(Records from a data collection)
________________________________________
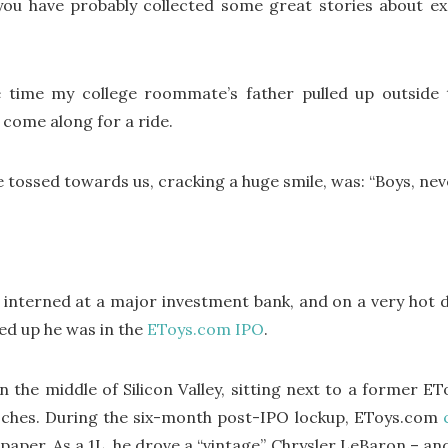
 you have probably collected some great stories about e
the time my college roommate’s father pulled up outsi
o come along for a ride.
e tossed towards us, cracking a huge smile, was: “Boys, ne
nterned at a major investment bank, and on a very hot day
d up he was in the
EToys.com
IPO
.
in the middle of Silicon Valley, sitting next to a former E
ches. During the six-month post-IPO lockup, EToys.com
n paper. As a 1L, he drove a “vintage” Chrysler LeBaron – 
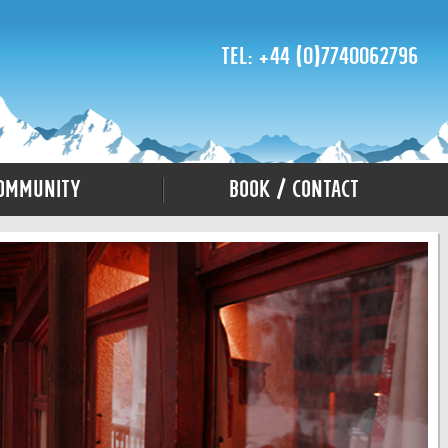
Tel: +44 (0)7740062796
ommunity
Book / Contact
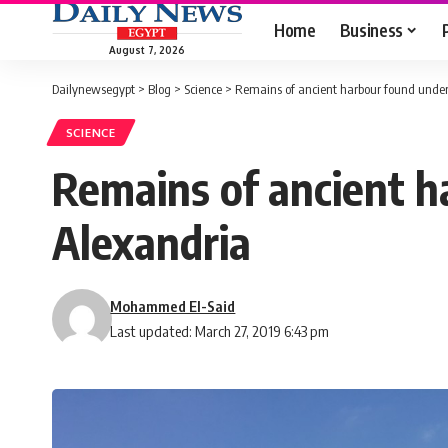
Home
Business
August 7, 2026
Dailynewsegypt
>
Blog
>
Science
>
Remains of ancient harbour found underw
SCIENCE
Remains of ancient h
Alexandria
Mohammed El-Said
Last updated: March 27, 2019 6:43 pm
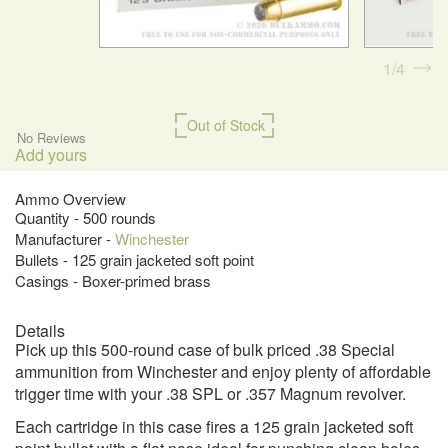
1
4
Out of Stock
No Reviews
Add yours
Ammo Overview
Quantity - 500 rounds
Manufacturer -
Winchester
Bullets - 125 grain jacketed soft point
Casings - Boxer-primed brass
Details
Pick up this 500-round case of bulk priced .38 Special
ammunition from Winchester and enjoy plenty of affordable
trigger time with your .38 SPL or .357 Magnum revolver.
Each cartridge in this case fires a 125 grain jacketed soft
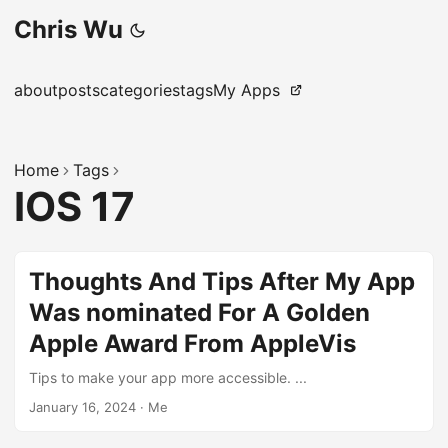
Chris Wu
about
posts
categories
tags
My Apps
Home
Tags
IOS 17
Thoughts And Tips After My App
Was nominated For A Golden
Apple Award From AppleVis
Tips to make your app more accessible. ...
January 16, 2024
·
Me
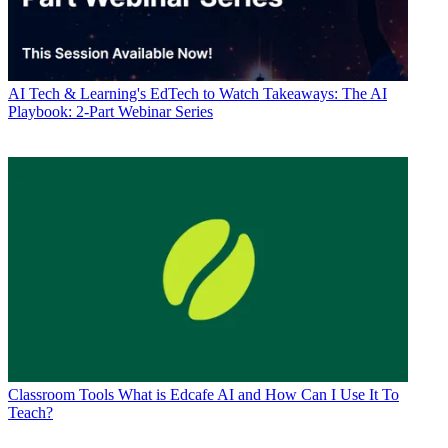
AI
Tech & Learning's EdTech to Watch Takeaways: The AI
Playbook: 2-Part Webinar Series
Classroom Tools
What is Edcafe AI and How Can I Use It To
Teach?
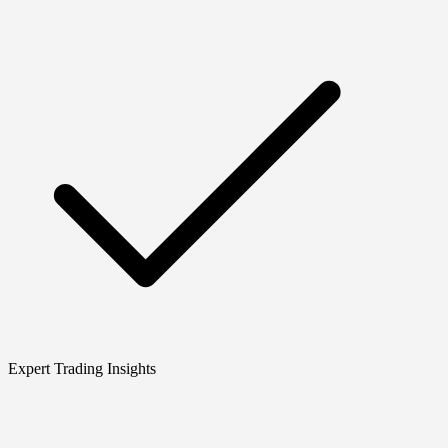
Expert Trading Insights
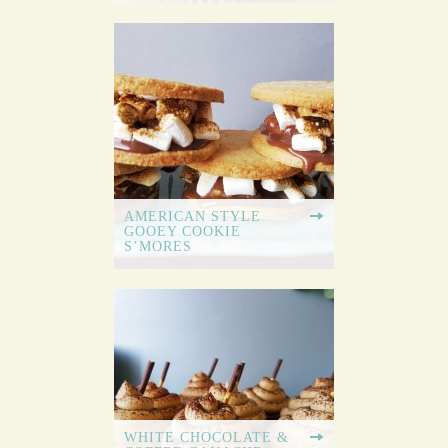
AMERICAN STYLE
GOOEY COOKIE
S’MORES
WHITE CHOCOLATE &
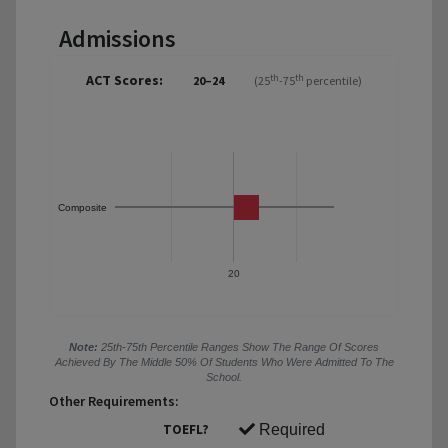
Admissions
ACT Scores:
th
th
20–24
(25
-75
percentile)
Composite
20
Note:
25th-75th Percentile Ranges Show The Range Of Scores
Achieved By The Middle 50% Of Students Who Were Admitted To The
School.
Other Requirements:
TOEFL?
Required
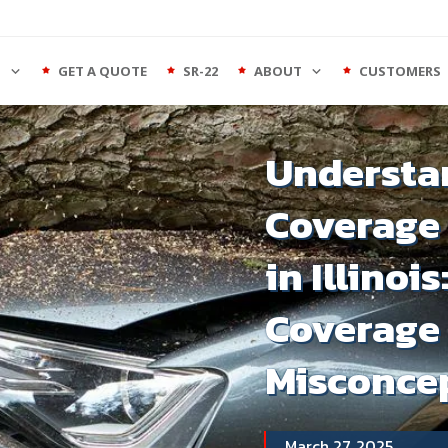
S
GET A QUOTE
SR-22
ABOUT
CUSTOMERS
Understan
Coverage 
in Illinois
Coverage
Misconce
March 27, 2025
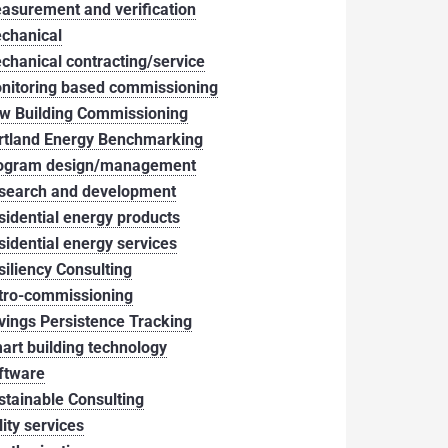
asurement and verification
chanical
chanical contracting/service
nitoring based commissioning
w Building Commissioning
rtland Energy Benchmarking
ogram design/management
search and development
sidential energy products
sidential energy services
siliency Consulting
tro-commissioning
vings Persistence Tracking
art building technology
ftware
stainable Consulting
lity services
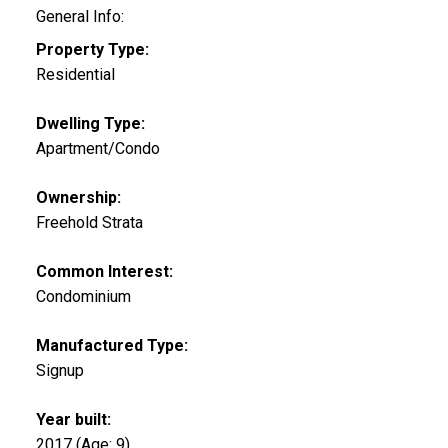
General Info:
Property Type:
Residential
Dwelling Type:
Apartment/Condo
Ownership:
Freehold Strata
Common Interest:
Condominium
Manufactured Type:
Signup
Year built:
2017
(Age: 9)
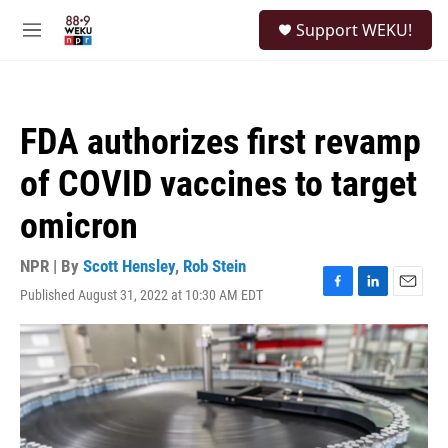
Skip to main content
S
Support WEKU!
e
M
a
e
r
n
c
u
h
FDA authorizes first revamp
u
e
of COVID vaccines to target
r
y
omicron
NPR | By
Scott Hensley
,
Rob Stein
Published August 31, 2022 at 10:30 AM EDT
F
L
E
a
i
m
c
n
a
e
k
i
b
e
l
o
d
o
I
k
n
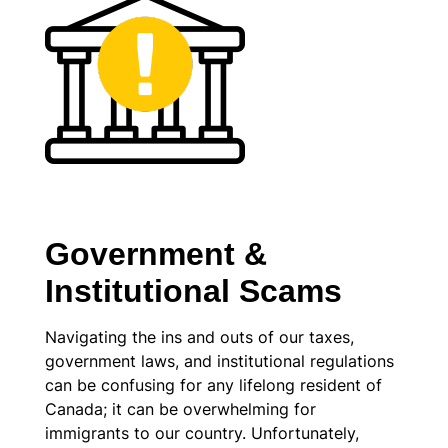
Government &
Institutional Scams
Navigating the ins and outs of our taxes,
government laws, and institutional regulations
can be confusing for any lifelong resident of
Canada; it can be overwhelming for
immigrants to our country. Unfortunately,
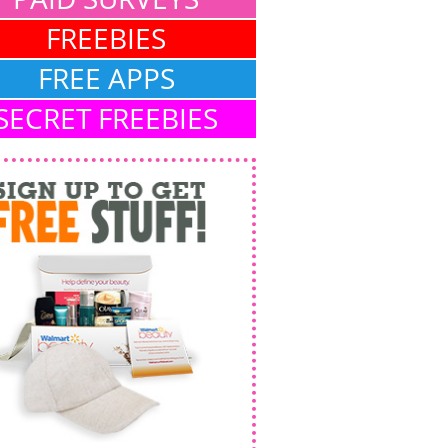
FREEBIES
FREE APPS
SECRET FREEBIES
________________________________________
▶ WORK REQUIRED
What is needed is the exact run of lines from the start of the data through the line with "Quantity - 500 rounds", both ends included, minus the pictures.

▶ SOLUTION BELOW
 you have probably collected some great stories about e
the time my college roommate’s father pulled up outsi
o come along for a ride.
e tossed towards us, cracking a huge smile, was: “Boys, ne
nterned at a major investment bank, and on a very hot day
d up he was in the
EToys.com
IPO
.
in the middle of Silicon Valley, sitting next to a former E
ches. During the six-month post-IPO lockup, EToys.com
n paper. As a 1L, he drove a “vintage” Chrysler LeBaron – 
Tel: +44 (0)7740062796
ommunity
Book / Contact
Home
Business
August 7, 2026
Dailynewsegypt
>
Blog
>
Science
>
Remains of ancient harbour found underw
SCIENCE
Remains of ancient h
Alexandria
Mohammed El-Said
Last updated: March 27, 2019 6:43 pm
1
4
Out of Stock
No Reviews
Add yours
Ammo Overview
Quantity - 500 rounds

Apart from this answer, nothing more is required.